▶ _Passage shown_

:::

Starting with RiskSpectrum, the BOP risk model will be constructed in a fault tree modeling workshop based on the main BOP functions. A detailed failure mode effects analysis will provide the input for the fault tree modeling.

Subsequent qualitative risk levels will be monitored in RiskWatcher. This program's operator interface does not require risk analysis or fault tree modeling experience. The modeling will have been completed previously by risk assessment experts, leaving the operator to alter only input parameters and/or configurations as needed. The underlying fault trees cannot be modified, and this ensures model integrity.

A BOP is complicated with a number of subsystems and a high degree of redundancy. To input a BOP into a risk and reliability model requires:

  • Creating a database including all subsystems and components
  • Identifying all the functions carried out by the BOP
  • Establishing block diagrams describing the logic path identifying every main component for the function to work. This is further broken down to each component all the way down until every main, minor, and subcomponents needed for the function is identified
  • Establishing fault trees based on the logic block diagrams
  • Integrating the fault tree model into the risk monitor, being able to compare the actual status with pre-defined risk levels.

Such a comprehensive project has a lot of technical considerations and validations. Important considerations include:

  • Component failure, effects, and mitigation factors
  • System failure, effects, and mitigation factors
  • Redundancy of components, systems
  • Stack configuration
  • Recognized minimum criteria for BOP systems from both industry and regulators
  • Identification of critical and non-critical components and systems (emergency capabilities of the BOP systems).

Cooperation with rig owners, operators, and equipment manufacturers is crucial. In this project, that was done through a joint industry panel (JIP) with representatives from all major stakeholders in GoM drilling. The JIP met once a month and has challenged the project in a very fruitful way and has given important insights and feedback to the modeling.

Using the model

Risk levels would be monitored in the RiskWatcher application. The application can be installed and used onboard the rig and also by support personnel elsewhere. If regulators are given access to the code, it can be possible for them to use the tool when approving the decisions to pull or not pull the BOP.

The operator interface does not need experience in or deep knowledge of the risk model on the part of the user. The interface is simple and the user can alter input parameters and/or configurations to visualize the risk effects of non-working components. This means in the case of a detected error in the stack, that error can be put into the model and the effects on the risk level will be shown. If the error is hard to track to specific components, the model can check failures that might result in that effect. The risk model can help identify causes of faults. The risk model does not replace other fault finding procedures and methodologies, but can be an addition to these.

:::

▶ _Provided material_
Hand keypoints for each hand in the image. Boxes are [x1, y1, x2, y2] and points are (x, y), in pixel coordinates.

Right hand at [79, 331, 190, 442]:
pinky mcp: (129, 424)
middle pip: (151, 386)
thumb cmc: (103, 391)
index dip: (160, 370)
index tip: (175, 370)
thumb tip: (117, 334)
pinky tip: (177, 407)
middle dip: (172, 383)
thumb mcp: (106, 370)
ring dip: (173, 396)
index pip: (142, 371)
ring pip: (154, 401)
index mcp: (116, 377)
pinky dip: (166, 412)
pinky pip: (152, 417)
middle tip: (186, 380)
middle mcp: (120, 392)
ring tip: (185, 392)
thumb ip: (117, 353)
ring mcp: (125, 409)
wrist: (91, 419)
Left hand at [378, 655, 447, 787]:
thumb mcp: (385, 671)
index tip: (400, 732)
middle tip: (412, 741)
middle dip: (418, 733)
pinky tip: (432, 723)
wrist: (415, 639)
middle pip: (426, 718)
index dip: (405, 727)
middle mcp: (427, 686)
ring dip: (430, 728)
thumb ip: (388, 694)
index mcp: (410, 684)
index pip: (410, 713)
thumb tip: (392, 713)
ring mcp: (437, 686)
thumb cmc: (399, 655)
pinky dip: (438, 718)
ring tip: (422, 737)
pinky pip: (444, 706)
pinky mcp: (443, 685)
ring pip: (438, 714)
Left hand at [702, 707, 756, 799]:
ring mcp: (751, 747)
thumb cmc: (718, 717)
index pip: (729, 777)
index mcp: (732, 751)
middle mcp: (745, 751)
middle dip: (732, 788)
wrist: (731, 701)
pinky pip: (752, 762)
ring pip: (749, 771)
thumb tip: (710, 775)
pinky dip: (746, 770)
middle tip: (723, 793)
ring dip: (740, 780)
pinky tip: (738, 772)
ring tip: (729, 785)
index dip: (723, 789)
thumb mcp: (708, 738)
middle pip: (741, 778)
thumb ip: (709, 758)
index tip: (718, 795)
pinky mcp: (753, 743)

:::

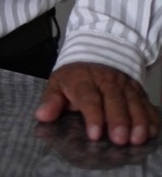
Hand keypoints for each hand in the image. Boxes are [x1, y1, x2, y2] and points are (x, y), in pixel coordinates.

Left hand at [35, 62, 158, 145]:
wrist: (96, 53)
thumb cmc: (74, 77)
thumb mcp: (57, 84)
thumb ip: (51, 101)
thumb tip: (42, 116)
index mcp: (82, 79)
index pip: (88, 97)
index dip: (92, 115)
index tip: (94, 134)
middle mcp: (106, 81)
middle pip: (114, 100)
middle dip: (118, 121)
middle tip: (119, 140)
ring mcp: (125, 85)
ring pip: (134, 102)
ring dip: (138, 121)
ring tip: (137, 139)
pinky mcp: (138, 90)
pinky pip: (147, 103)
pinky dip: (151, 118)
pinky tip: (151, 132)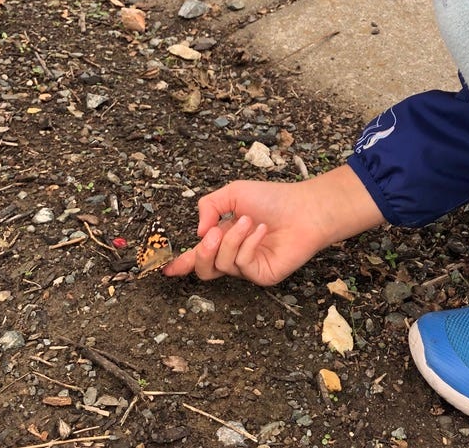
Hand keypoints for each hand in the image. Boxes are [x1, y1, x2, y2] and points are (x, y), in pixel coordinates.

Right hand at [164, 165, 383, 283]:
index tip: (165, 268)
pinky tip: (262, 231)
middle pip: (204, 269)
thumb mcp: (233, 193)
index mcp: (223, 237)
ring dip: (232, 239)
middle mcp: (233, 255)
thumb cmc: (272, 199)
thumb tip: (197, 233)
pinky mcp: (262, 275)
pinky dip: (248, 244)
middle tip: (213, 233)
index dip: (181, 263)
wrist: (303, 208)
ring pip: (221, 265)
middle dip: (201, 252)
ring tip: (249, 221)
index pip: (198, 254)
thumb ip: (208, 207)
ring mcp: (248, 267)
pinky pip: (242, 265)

:::

Can you reproduce, word for word, everything in the BOP risk model passage from "Risk levels would" down to "pull the BOP."?

Risk levels would be monitored in the RiskWatcher application. The application can be installed and used onboard the rig and also by support personnel elsewhere. If regulators are given access to the code, it can be possible for them to use the tool when approving the decisions to pull or not pull the BOP.